É cruel comemorar 75 anos de Justiça do Trabalho quando direitos estão sob ataque

Em duas decisões recentes, o STF decretou o fim do direito de greve dos servidores públicos e autorizou o desconto dos dias de paralisação, tornando letra morta texto constitucional que é resultado de uma luta que se confunde com o processo de redemocratização do nosso país. 

Em uma palestra esta semana, ouvi de um jurista que é autor de vários livros de direito e processo do trabalho, que apenas juízes e advogados ultrapassados, que não perceberam a “evolução” do Direito, ainda buscam na CLT ou na Constituição a resposta para seus problemas jurídicos, quando basta ler as súmulas.

A PEC 241 foi aprovada em duas votações da Câmara e segue para o Senado, portando consigo uma proposta que na realidade concreta da vida representará o massacre dos direitos sociais, promovendo a morte concreta ou simbólica de uma parcela expressiva da população. Ainda assim, a mídia festeja: estamos enfrentando a crise. O discurso é idêntico àquele da primeira metade da década de 1960. Mas lá, como agora, o objetivo não era enfrentar a crise, porque no fundo todos sabemos que ela, além de cíclica, é visceral. Nasce com o capital e nele se fortalece. O objetivo é excluir mais pessoas, para que a renda possa continuar sendo concentrada nas mãos de poucos.
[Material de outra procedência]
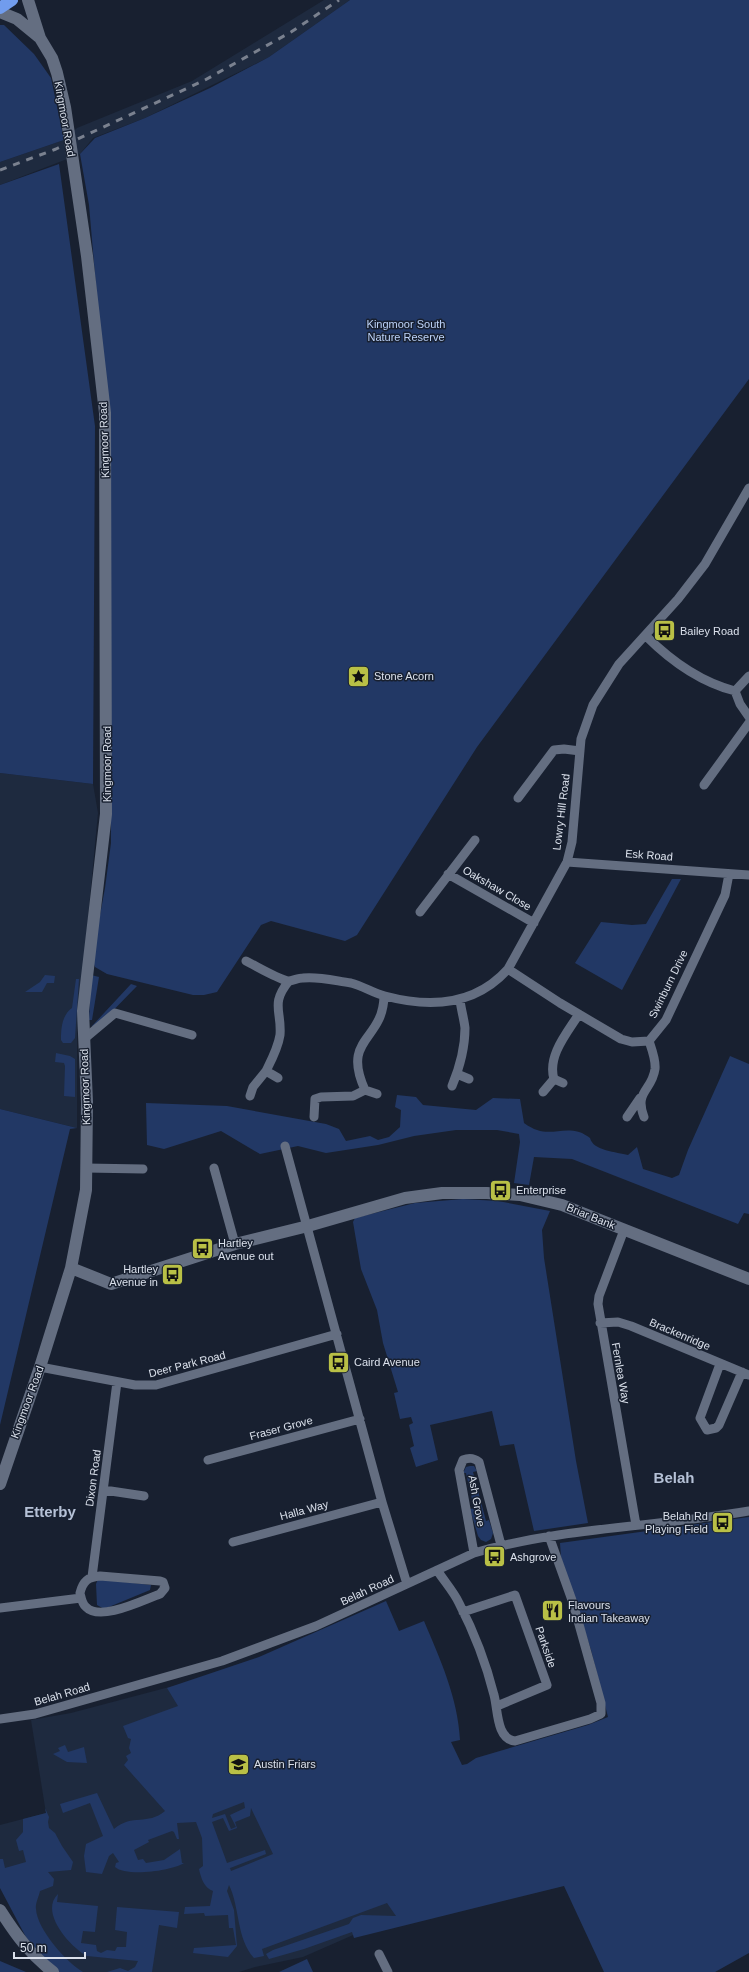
<svg xmlns="http://www.w3.org/2000/svg" width="749" height="1972" font-family="Helvetica,sans-serif">
<style>
.built{fill:#1e2a3f}
.green{fill:#223865;fill-rule:evenodd}
.lines{fill:none;stroke-linecap:round;stroke-linejoin:round}
.street{stroke:#646e81;stroke-width:9}
.secondary{stroke:#646e81;stroke-width:12}
.highway{stroke:#719ced;stroke-width:12}
.rail{stroke:#7a818f;stroke-width:3;stroke-dasharray:7 7;stroke-linecap:butt}
.labels{text-anchor:middle;dominant-baseline:central;stroke-width:3;stroke-linejoin:round;paint-order:stroke}
.street-label{font-size:11px;fill:#dae0eb;stroke:#182030}
.park-label{font-size:11px;fill:#bcd2f8;stroke:#182030}
.poi-label{font-size:11px;fill:#dae0eb;stroke:#182030;text-anchor:start}
.district-label{font-size:15px;font-weight:bold;fill:#b5c1d6;stroke:#182030}
</style>
<rect width="100%" height="100%" fill="#182030"/>
<!-- built -->
<path class="built" d="M324 0H350L269 57 145 118 93 138 80 154 0 185V162L64 140 77 128 192 81Z
M0 773 93 784 98 813 77 1033V1128L0 1109Z
M177 1685 491 1882 360 1932 303 1957 255 1967 239 1972H68L0 1888V1825L46 1813 31 1720 71 1713Z"/>
<!-- green -->
<path class="green" d="M350 0H749V379L477 747 357 935 345 941 271 921 261 925 217 992 204 995H193L107 974 95 967 92 959 105 888 111 843 109 437 89 205 80 154 95 138 145 118 210 88 269 57Z
M0 25H4L34 54 51 78 64 140 0 162Z
M59 164 95 426 93 784 0 773V185Z
M672 879H681L622 990 575 963 601 922 632 925 646 924Z
M45 975 55 976 54 983H47L42 992H25L40 982Z
M91 975 99 977 92 1020H89Z
M76 979H79L75 1038 71 1043H63L61 1040C61 1028 62 1015 72 1008Z
M131 984 137 986 97 1027 92 1026Z
M56 1053 70 1056 75 1059V1097L64 1096 65 1066 64 1063 55 1062Z
M730 1056 749 1064V1214L744 1213 738 1224 572 1159 534 1157 529 1185 514 1183 520 1142 519 1134 497 1130H456L414 1136 378 1145 326 1153 298 1146 260 1154 221 1131 164 1149 147 1145 146 1103 227 1106 326 1124 339 1129 346 1141 370 1136 378 1140 389 1137 400 1127 401 1110 395 1107 397 1095 416 1097 423 1105 476 1110 493 1098 520 1099 524 1123C547 1140 559 1126 579 1132 583 1133 587 1136 590 1138 593 1151 617 1152 628 1155L637 1147 643 1169 672 1178 679 1175 688 1150Z
M0 1109 77 1128 70 1129 0 1425Z
M463 1199 498 1201 550 1211 542 1230 544 1258 576 1461 588 1523 534 1531 514 1444 500 1446 492 1411 430 1425 438 1460 416 1467 410 1448 414 1446 409 1425 413 1423 411 1417 400 1419 394 1393 398 1392 383 1343 377 1310 361 1269 353 1222 355 1218 415 1203Z
M470 1466H474L477 1471 473 1472 486 1521 489 1520 493 1533 491 1539 486 1542 481 1540 478 1536 470 1509 474 1508 466 1473H463L466 1467Z
M749 1517V1953L715 1972H604L564 1886 354 1938 352 1932 304 1949 269 1959 266 1954 273 1950 349 1924 353 1918 361 1915 396 1916 387 1903 262 1949 264 1956 254 1958C236 1938 240 1907 229 1885L227 1891 234 1910 237 1946 228 1957 193 1953 194 1948 236 1945 233 1928H229L228 1915 205 1916 204 1913 184 1914 185 1907 210 1906 213 1891C204 1888 201 1878 199 1869L203 1866 202 1838 196 1822 177 1823 179 1839H177L174 1832 172 1831 148 1840 149 1842 134 1850 138 1860 143 1859 146 1863 164 1860 180 1849 182 1863H184C172 1871 126 1877 115 1867L116 1863 119 1862 113 1853 109 1856 102 1874 86 1872 84 1856 86 1844 103 1836 90 1803 63 1813 60 1804 97 1793 114 1829C133 1813 147 1826 165 1811L124 1765 128 1760 126 1756 131 1753 129 1748 131 1739 128 1738 123 1726 178 1706 167 1688 259 1657 386 1601 399 1631 424 1621C440 1659 458 1698 460 1740L451 1742 462 1765 467 1764 476 1758 588 1725 608 1717 591 1650 561 1557 560 1543ZM244 1802 245 1808 230 1815 236 1827 231 1829 225 1814 212 1818 213 1814ZM251 1808 273 1854 231 1871 230 1868 225 1870 266 1854 265 1850 227 1863 212 1822 223 1818 229 1831 237 1828 235 1822 250 1816Z
M98 1579 151 1585 150 1590 104 1609 97 1605 96 1584Z
M65 1745 68 1752 84 1747 87 1763 67 1762 53 1754 60 1751 58 1748Z
M45 1808 49 1817 48 1822 49 1828 55 1833 62 1846 73 1862 71 1870 48 1872 54 1879 53 1886 40 1891C39 1896 35 1904 36 1909 37 1929 66 1962 83 1972H59L42 1961 27 1939 0 1888V1859H3L5 1868 26 1862 23 1850 19 1851 16 1840 23 1832V1819L46 1813Z
M58 1894 57 1902 98 1906 95 1932 83 1931 81 1943 96 1945 97 1951 101 1953 107 1950 115 1951 117 1947H126L127 1932 115 1930 117 1907 179 1912 177 1928 159 1925 152 1972H107L120 1968 128 1971 135 1967 138 1961 87 1956C70 1947 39 1912 58 1894Z
M307 1959 313 1972H279Z
M0 1961 26 1972H0Z"/>
<g class="lines">
<!-- street -->
<path class="street" d="M646 636C671 661 700 682 735 691L749 676
M735 691 740 704 749 717
M704 785 749 723
M518 798 554 750 564 749 580 751
M567 862 749 875
M448 874 534 923
M420 912 475 840
M246 961C258 967 276 978 288 981 292 981 298 978 303 978 318 976 336 981 351 983 363 986 373 993 385 996 430 1008 475 1006 508 969L567 862 572 842 581 739 593 705 619 664 678 599 705 564 749 488
M508 969 560 1003 621 1039 632 1042 649 1041 666 1020 725 895 729 874
M84 1039 115 1013 192 1035
M457 1074 469 1079
M278 1078 266 1071C272 1059 278 1048 280 1035 282 1011 270 1004 289 981
M563 1083 554 1079C547 1056 567 1033 579 1014
M452 1086C459 1069 465 1048 465 1028 464 1019 461 1009 460 1000
M365 1090 377 1094
M543 1092 554 1079
M250 1096 253 1087 266 1071
M314 1117 315 1099 321 1097 353 1096 365 1090C341 1037 383 1042 384 996
M627 1117 640 1098
M644 1117C634 1091 652 1091 655 1069 656 1060 652 1050 649 1041
M285 1146 382 1502 407 1584
M86 1168 143 1169
M214 1168 235 1244
M624 1230 599 1296 598 1304 636 1525
M600 1323 618 1322 631 1326 749 1375
M720 1364 700 1418 707 1430 716 1428 719 1425 742 1372
M40 1367 135 1385H156L337 1334
M208 1460 360 1419
M104 1490 144 1496
M233 1542 382 1502
M474 1553 459 1470 463 1460C470 1457 474 1458 479 1462L501 1545
M437 1570C444 1581 454 1592 459 1603 474 1632 486 1663 494 1695 498 1709 496 1739 515 1741L590 1719 601 1714V1703L573 1603 549 1536
M100 1576 160 1581 163 1582 165 1588 160 1594C143 1600 100 1622 86 1607 82 1604 81 1597 80 1593 83 1581 88 1577 100 1576Z
M92 1577 117 1382
M0 1608 81 1598
M463 1612 515 1595 547 1685 497 1706
M0 1719 35 1714 222 1661 316 1626 474 1553C564 1527 657 1527 749 1511
M379 1954 388 1972"/>
<!-- secondary -->
<path class="secondary" d="M0 12 17 19 39 37
M71 1268 111 1284 235 1244 308 1226 405 1198 442 1193H487L520 1195 562 1205 749 1279
M0 1484 40 1367 71 1268 86 1190 87 1102 83 1011 106 814 105 413 87 256 65 107 57 73 52 58 40 38 28 0
M0 1910C16 1935 29 1953 53 1972"/>
<!-- highway -->
<path class="highway" d="M0 8 12 0"/>
<!-- rail -->
<path class="rail" d="M0 170 56 149 205 80 291 32 339 0"/>
</g>
<!-- icons -->
<defs>
<symbol id="bus-square" viewBox="-11 -11 22 22"><rect x="-9" y="-9" width="18" height="18" rx="4" fill="#b9c046" stroke="#182030"/><path d="M-5-6H5V4H4V6H2V4H-2V6H-4V4H-5ZM-3.5-4V0h7V-4ZM-3.5 1.2v1.5H-2V1.2ZM2 1.2v1.5H3.5V1.2Z" fill="#111"/></symbol>
<symbol id="sight-square" viewBox="-11 -11 22 22"><rect x="-9" y="-9" width="18" height="18" rx="4" fill="#b9c046" stroke="#182030"/><path d="M0-6L1.8-2.2L6-1.7L2.9 1.2L3.7 5.4L0 3.3L-3.7 5.4L-2.9 1.2L-6-1.7L-1.8-2.2Z" fill="#111"/></symbol>
<symbol id="restaurant-square" viewBox="-11 -11 22 22"><rect x="-9" y="-9" width="18" height="18" rx="4" fill="#b9c046" stroke="#182030"/><path d="M-5-6h1v4h1v-4h1v4h1v-4h1v5L-1.5 .5V6h-2V.5L-5-1ZM5-6V6H3V1.5H1.5Q1.5-4 5-6Z" fill="#111"/></symbol>
<symbol id="school-square" viewBox="-11 -11 22 22"><rect x="-9" y="-9" width="18" height="18" rx="4" fill="#b9c046" stroke="#182030"/><path d="M0-5L7-2L0 1L-7-2ZM-4 1L0 2.5L4 1V4Q0 6-4 4Z" fill="#111"/></symbol>
</defs>
<g fill-rule="evenodd">
<use href="#bus-square" x="652" y="618" width="25" height="25"/>
<use href="#sight-square" x="346" y="664" width="25" height="25"/>
<use href="#bus-square" x="488" y="1178" width="25" height="25"/>
<use href="#bus-square" x="190" y="1236" width="25" height="25"/>
<use href="#bus-square" x="160" y="1262" width="25" height="25"/>
<use href="#bus-square" x="326" y="1350" width="25" height="25"/>
<use href="#bus-square" x="710" y="1510" width="25" height="25"/>
<use href="#bus-square" x="482" y="1544" width="25" height="25"/>
<use href="#restaurant-square" x="540" y="1598" width="25" height="25"/>
<use href="#school-square" x="226" y="1752" width="25" height="25"/>
</g>
<g class="labels">
<!-- street labels -->
<g class="street-label">
<text transform="translate(65 119) rotate(80)">Kingmoor Road</text>
<text transform="translate(104 440) rotate(-92)">Kingmoor Road</text>
<text transform="translate(107 764) rotate(-90)">Kingmoor Road</text>
<text transform="translate(561 812) rotate(-83)">Lowry Hill Road</text>
<text transform="translate(649 855) rotate(4)">Esk Road</text>
<text transform="translate(497 888) rotate(30)">Oakshaw Close</text>
<text transform="translate(668 984) rotate(-64)">Swinburn Drive</text>
<text transform="translate(85 1087) rotate(-92)">Kingmoor Road</text>
<text transform="translate(591 1216) rotate(22)">Briar Bank</text>
<text transform="translate(680 1334) rotate(23)">Brackenridge</text>
<text transform="translate(187 1364) rotate(-14)">Deer Park Road</text>
<text transform="translate(621 1373) rotate(80)">Fernlea Way</text>
<text transform="translate(27 1402) rotate(-70)">Kingmoor Road</text>
<text transform="translate(281 1428) rotate(-15)">Fraser Grove</text>
<text transform="translate(93 1478) rotate(-82)">Dixon Road</text>
<text transform="translate(477 1501) rotate(80)">Ash Grove</text>
<text transform="translate(304 1510) rotate(-15)">Halla Way</text>
<text transform="translate(367 1590) rotate(-25)">Belah Road</text>
<text transform="translate(546 1647) rotate(71)">Parkside</text>
<text transform="translate(62 1694) rotate(-16)">Belah Road</text>
</g>
<!-- park labels -->
<g class="park-label">
<text x="406" y="324">Kingmoor South<tspan x="406" dy="13">Nature Reserve</tspan></text>
</g>
<!-- poi labels -->
<g class="poi-label">
<text x="680" y="631">Bailey Road</text>
<text x="374" y="676">Stone Acorn</text>
<text x="516" y="1190">Enterprise</text>
<text x="218" y="1243">Hartley<tspan x="218" dy="13">Avenue out</tspan></text>
<text x="158" y="1269" text-anchor="end">Hartley<tspan x="158" dy="13">Avenue in</tspan></text>
<text x="354" y="1362">Caird Avenue</text>
<text x="708" y="1516" text-anchor="end">Belah Rd<tspan x="708" dy="13">Playing Field</tspan></text>
<text x="510" y="1557">Ashgrove</text>
<text x="568" y="1605">Flavours<tspan x="568" dy="13">Indian Takeaway</tspan></text>
<text x="254" y="1764">Austin Friars</text>
</g>
<!-- district labels -->
<g class="district-label">
<text x="674" y="1477">Belah</text>
<text x="50" y="1511">Etterby</text>
</g>
</g>
<!-- scale -->
<path d="M14 1952v6h71v-6" fill="none" stroke="#dae0eb" stroke-width="2"/>
<text x="20" y="1952" font-size="12" fill="#dae0eb" stroke="#182030" stroke-width="3" paint-order="stroke">50 m</text>
</svg>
É expulsar aqueles que tiveram a audácia de acreditar que pertenciam a essa sociedade, que se funda na lógica do acúmulo e da alienação e que não é para todos.

O objetivo é vencer a guerra iniciada na década de 1990 e acabar de vez com a Justiça do Trabalho. Essa justiça que serve ao sistema, que atua para que tudo permaneça como está, mas que ainda assim impõe limites à barbárie. Em tempos sombrios, nem isso é permitido. Assim como não se tem permitido sequer a liberdade de expressão. O uso de bombas e balas de borracha contra manifestantes, cuja voz é calada pela grande mídia, é mais um dado importante. O Estado repressor, que diz não ter condições de nos proteger da violência que nós mesmos ajudamos a construir com a exclusão social, se faz presente quando se trata de ameaçar, prender, amordaçar.

O clima é de desespero. Todos os dias, uma nova notícia. Todos os dias, um ataque, que se reproduz em discursos acadêmicos, como se o que estivesse em jogo fosse o Direito de homens e mulheres para os quais nos sentimos autorizados a negar saúde, educação, trabalho digno, sem qualquer crise ética. Eles são os Outros, com os quais não nos identificamos: trabalhadores acusados de serem privilegiados, porque vão à Justiça do Trabalho para obter vantagens indevidas. Nada mais distante da realidade. A Justiça do Trabalho há muito tempo deixou de cumprir sua missão de proteger os direitos dos trabalhadores. Chancela práticas como a da quitação geral do contrato, permite acordo que envolva renúncia, penaliza o trabalhador, mesmo que não haja autorização legal para isso.

Ainda assim, segue incomodando, porque é um elemento simbólico da luta dos trabalhadores pela limitação da exploração possível, dentro da lógica do capital. É o último reduto do trabalhador despedido sem nada receber, assediado, doente, explorado em suas horas de vida, sem qualquer contraprestação. A Justiça do Trabalho é o local em que alguns direitos ainda se realizam, num contexto em que a ausência de proteção efetiva contra a despedida torna o exercício dos direitos trabalhistas no ambiente de trabalho uma mentira. Que a ataquem os civilistas, os comercialistas, os empresários, pode-se até compreender. 

É mais difícil assimilar o golpe, quando o ataque vem do próprio TST, em discursos e decisões, ou mesmo em eventos organizados para propagar a necessidade de destruí-la por dentro, sob o pretexto de uma falsa modernização, na qual a palavra de ordem é a livre negociação entre as partes e a fragilização das entidades sindicais.

É cruel comemorar 75 anos de Justiça do Trabalho. 

Valdete Souto Severo é Juíza do Trabalho na 4ª Região, Especialista em Direito e Processo do Trabalho pela Universidad de la Republica do Uruguai; Mestre em Direitos Fundamentais pela PUC/RS; Doutora em Direito do Trabalho pela USP/SP; Professora, Coordenadora da Especialização e Diretora da FEMARGS – Fundação Escola da Magistratura do Trabalho do RS.